Mel Stride, the Work and Pensions Secretary, said he saw no reason why the UK should take back migrants from Ireland when the EU and France would not accept returns from Britain.

The row broke out after senior Irish ministers said they would draft emergency laws to send back refugees who had arrived from the UK to avoid being deported to Rwanda.

Last week, Micheal Martin, the Irish deputy prime minister, said the UK’s Rwanda policy was “impacting on Ireland” because people were “fearful” of staying in the UK and were seeking asylum in Ireland instead.

Return of migrants to UK

Simon Harris, the Irish prime minister, has asked for proposals for a new law to be brought to his cabinet this week to pave the way for the return of migrants to the UK.

However, Mr Stride said on Monday morning: “We are not in the business of having more Channel migrants in the UK.”

“We have a situation where people are coming across from France illegally. The French are not prepared to take back the illegal migrants. I don’t see why we should have any different situation.”

He added: “There are going to be discussions between the Irish Government and ours. I very much doubt we are going to end up in a position where we are going to say: ‘We are going to be taking anybody back’.

“Not least because when it comes to France and other EU countries, they are not in the business of taking people back either.”

British-Irish intergovernmental conference

The row is expected to feature in talks on Monday between Mr Martin and UK Northern Ireland ministers Chris Heaton Harris and Steve Baker as part of the British-Irish intergovernmental conference in London.

Helen McEntee, the Irish Justice Minister, has pulled out of the conference in London today in what was seen as a tit-for-tat following Home Secretary James Cleverly’s decision to cancel their meeting yesterday. Home Office sources cited a diary clash.

Immigration to Ireland rose by 32 per cent in the year ending last April, with asylum seekers accounting for more than 13,000 of over 140,000 arrivals. Irish ministers suggest that 80 per cent of the asylum seekers are crossing the border from the UK, and have cited the deterrence of Rwanda as a factor.

Mr Harris said on Sunday: “Every country is entitled to have its own migration policy, but I certainly don’t intend to allow anybody else’s migration policy to affect the integrity of our own one. 

“This country will not, in any way, shape or form, provide a loophole for anybody else’s migration challenges. That’s very clear.”

DATA LINES:
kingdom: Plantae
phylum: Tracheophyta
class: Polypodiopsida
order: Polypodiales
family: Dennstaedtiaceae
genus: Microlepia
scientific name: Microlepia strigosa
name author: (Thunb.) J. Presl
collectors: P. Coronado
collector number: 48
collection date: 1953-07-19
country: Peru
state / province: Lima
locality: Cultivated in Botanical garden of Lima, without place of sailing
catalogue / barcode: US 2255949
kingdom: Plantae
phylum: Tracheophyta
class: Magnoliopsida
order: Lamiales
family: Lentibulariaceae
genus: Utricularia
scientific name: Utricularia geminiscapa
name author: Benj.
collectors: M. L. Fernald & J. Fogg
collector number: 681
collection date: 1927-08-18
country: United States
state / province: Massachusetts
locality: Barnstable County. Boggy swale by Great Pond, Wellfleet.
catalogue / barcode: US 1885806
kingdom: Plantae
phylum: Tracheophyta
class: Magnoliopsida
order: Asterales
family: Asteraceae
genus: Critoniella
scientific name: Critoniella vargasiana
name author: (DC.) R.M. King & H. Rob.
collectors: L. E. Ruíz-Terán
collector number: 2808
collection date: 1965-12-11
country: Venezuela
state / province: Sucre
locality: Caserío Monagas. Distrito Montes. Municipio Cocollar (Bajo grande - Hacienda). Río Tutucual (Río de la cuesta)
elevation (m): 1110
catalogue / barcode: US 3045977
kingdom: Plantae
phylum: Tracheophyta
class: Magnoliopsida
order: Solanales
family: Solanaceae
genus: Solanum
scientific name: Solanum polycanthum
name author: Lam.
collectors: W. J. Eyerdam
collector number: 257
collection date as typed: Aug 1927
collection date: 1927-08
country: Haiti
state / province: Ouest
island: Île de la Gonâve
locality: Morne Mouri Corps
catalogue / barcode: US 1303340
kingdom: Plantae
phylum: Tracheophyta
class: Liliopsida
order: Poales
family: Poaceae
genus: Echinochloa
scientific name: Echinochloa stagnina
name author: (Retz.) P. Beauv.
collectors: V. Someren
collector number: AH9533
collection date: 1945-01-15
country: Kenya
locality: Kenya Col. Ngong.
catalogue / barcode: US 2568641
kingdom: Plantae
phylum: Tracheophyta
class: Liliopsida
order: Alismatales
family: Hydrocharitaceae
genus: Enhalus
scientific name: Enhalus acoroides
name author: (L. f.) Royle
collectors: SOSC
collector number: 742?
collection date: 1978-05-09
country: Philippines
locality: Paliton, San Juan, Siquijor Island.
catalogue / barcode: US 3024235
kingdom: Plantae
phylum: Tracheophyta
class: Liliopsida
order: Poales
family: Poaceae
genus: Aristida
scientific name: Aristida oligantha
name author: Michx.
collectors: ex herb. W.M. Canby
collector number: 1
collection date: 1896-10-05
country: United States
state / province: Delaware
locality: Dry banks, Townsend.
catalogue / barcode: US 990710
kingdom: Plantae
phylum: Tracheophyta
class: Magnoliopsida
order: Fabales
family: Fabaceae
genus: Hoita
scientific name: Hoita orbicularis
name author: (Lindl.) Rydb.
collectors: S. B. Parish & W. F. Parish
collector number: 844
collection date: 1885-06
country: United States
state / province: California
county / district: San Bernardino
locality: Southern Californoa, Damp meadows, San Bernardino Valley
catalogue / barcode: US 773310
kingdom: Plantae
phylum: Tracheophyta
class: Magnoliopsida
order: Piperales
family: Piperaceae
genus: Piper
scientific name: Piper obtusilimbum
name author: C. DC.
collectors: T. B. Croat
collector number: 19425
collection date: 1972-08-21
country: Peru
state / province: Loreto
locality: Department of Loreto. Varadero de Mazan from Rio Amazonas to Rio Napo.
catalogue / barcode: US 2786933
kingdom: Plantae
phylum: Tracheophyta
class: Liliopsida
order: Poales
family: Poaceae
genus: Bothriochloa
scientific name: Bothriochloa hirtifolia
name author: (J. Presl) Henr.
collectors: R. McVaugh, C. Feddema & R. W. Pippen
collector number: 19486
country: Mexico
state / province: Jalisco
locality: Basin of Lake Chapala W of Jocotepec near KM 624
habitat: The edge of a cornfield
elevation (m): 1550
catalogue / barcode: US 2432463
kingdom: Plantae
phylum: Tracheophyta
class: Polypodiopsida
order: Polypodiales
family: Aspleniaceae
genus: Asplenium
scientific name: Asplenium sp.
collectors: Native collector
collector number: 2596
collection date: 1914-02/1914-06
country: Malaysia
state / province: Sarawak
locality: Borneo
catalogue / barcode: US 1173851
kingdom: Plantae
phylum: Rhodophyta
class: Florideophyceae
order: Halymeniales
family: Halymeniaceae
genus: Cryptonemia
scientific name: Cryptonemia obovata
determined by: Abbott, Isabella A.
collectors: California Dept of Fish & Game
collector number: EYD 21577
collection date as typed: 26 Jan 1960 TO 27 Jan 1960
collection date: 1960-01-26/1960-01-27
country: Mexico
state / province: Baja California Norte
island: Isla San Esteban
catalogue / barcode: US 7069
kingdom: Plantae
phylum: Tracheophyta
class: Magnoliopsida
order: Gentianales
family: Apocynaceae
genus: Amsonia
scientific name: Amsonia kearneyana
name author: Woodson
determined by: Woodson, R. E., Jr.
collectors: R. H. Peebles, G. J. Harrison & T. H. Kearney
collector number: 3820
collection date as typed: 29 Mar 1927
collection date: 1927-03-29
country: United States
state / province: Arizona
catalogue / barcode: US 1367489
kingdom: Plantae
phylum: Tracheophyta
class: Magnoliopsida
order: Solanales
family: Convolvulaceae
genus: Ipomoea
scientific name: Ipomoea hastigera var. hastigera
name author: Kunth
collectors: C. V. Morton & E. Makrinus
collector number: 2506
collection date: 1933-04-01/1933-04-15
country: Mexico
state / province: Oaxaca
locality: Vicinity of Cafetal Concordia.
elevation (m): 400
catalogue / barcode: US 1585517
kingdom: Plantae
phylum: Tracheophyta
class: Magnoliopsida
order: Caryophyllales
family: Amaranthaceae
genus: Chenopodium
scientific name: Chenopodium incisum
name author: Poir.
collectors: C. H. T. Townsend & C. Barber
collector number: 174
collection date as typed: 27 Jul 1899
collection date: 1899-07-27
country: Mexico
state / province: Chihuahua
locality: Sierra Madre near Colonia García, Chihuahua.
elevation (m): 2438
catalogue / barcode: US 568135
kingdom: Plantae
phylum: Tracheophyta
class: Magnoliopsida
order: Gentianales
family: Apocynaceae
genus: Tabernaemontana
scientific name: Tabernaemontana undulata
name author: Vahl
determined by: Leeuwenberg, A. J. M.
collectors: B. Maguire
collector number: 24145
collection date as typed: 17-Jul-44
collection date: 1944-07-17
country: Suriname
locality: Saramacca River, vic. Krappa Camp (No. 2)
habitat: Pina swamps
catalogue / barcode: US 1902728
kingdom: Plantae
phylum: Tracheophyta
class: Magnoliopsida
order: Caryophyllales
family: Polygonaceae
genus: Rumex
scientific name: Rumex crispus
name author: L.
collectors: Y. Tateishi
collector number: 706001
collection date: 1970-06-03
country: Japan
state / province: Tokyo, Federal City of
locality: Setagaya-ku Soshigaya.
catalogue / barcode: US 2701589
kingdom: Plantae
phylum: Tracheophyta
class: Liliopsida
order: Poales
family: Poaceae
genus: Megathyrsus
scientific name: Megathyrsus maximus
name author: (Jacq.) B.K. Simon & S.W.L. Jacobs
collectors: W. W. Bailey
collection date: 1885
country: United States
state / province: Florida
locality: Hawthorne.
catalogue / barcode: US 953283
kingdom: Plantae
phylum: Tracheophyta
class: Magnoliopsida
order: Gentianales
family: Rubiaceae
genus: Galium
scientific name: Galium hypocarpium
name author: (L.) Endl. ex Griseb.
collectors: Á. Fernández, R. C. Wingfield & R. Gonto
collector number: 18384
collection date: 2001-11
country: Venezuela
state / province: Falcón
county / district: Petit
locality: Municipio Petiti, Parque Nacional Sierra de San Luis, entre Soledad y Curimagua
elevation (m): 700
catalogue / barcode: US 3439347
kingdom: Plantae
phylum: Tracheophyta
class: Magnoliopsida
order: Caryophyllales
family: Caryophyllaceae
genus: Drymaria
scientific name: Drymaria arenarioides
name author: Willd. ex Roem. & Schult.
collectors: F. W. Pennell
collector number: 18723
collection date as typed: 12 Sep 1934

TASK REQUIREMENTS: Update the migrant-returns article from the words "However, Mr Stride" through "taking anybody back’.", writing "talks" wherever "discussions" appears.

FULL OUTPUT:
However, Mr Stride said on Monday morning: “We are not in the business of having more Channel migrants in the UK.”

“We have a situation where people are coming across from France illegally. The French are not prepared to take back the illegal migrants. I don’t see why we should have any different situation.”

He added: “There are going to be talks between the Irish Government and ours. I very much doubt we are going to end up in a position where we are going to say: ‘We are going to be taking anybody back’.